## What you are asked to do
How many lines in the data below contain the word "estos"? Reply with the number alone.
--- START ---
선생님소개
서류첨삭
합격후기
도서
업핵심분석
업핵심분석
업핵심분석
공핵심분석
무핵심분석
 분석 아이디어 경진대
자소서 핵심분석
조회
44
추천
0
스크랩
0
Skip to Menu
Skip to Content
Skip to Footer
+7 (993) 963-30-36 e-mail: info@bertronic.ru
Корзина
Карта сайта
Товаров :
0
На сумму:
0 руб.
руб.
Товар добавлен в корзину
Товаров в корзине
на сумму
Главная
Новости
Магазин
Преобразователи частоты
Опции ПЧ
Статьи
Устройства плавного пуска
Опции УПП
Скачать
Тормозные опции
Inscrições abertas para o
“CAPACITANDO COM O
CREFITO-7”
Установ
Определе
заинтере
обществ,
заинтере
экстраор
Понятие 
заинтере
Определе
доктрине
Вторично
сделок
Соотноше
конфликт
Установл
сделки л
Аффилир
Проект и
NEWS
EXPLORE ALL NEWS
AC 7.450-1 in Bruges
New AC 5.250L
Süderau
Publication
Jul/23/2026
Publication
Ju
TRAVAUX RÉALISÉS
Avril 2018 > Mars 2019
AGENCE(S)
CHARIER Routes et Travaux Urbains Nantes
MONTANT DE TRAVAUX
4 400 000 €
--- END ---
--- START ---
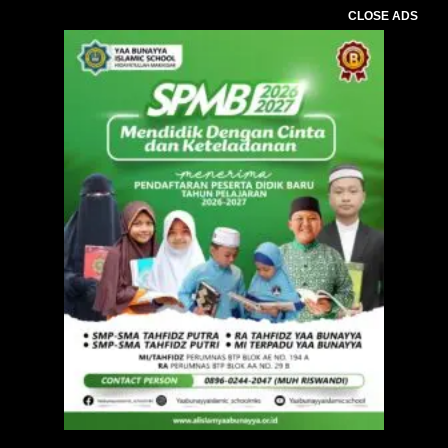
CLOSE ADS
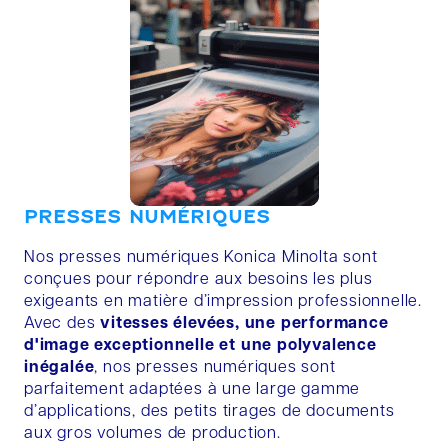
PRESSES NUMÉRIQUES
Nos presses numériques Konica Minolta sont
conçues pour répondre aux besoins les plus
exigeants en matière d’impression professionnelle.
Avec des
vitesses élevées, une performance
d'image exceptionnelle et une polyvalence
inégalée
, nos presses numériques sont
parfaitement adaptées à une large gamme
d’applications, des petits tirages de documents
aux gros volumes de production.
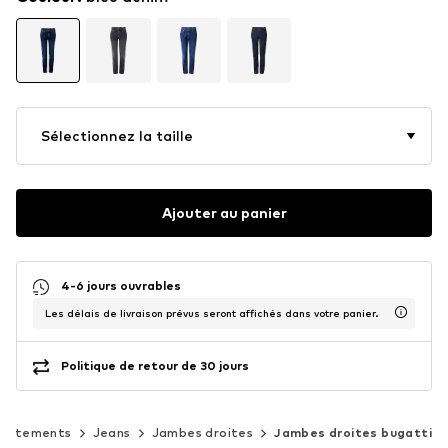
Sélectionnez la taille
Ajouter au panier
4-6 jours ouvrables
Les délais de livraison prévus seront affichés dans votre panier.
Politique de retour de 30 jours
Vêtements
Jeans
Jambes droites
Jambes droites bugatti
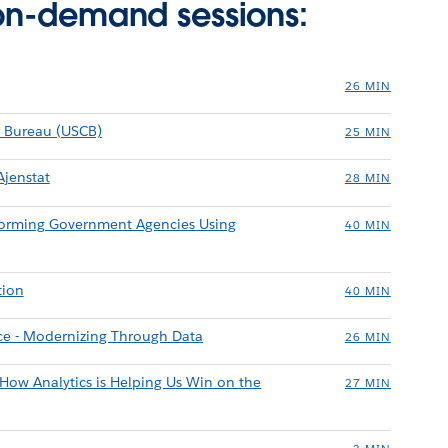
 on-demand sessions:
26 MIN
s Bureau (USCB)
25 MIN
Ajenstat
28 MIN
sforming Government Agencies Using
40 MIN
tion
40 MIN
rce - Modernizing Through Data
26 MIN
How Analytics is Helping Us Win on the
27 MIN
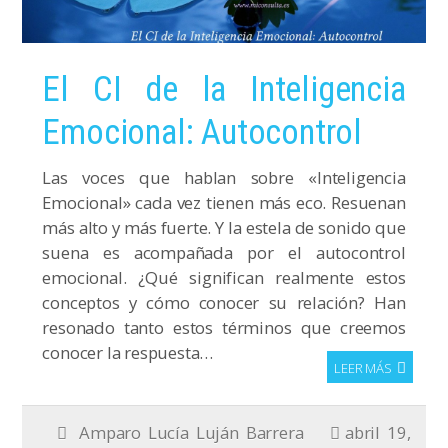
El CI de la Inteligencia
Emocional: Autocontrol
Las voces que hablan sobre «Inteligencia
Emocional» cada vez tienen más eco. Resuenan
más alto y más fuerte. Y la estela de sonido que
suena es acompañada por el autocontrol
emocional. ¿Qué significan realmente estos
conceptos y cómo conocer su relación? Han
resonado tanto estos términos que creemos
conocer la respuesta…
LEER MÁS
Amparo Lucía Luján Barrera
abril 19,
--- END ---
## Solution to this task
2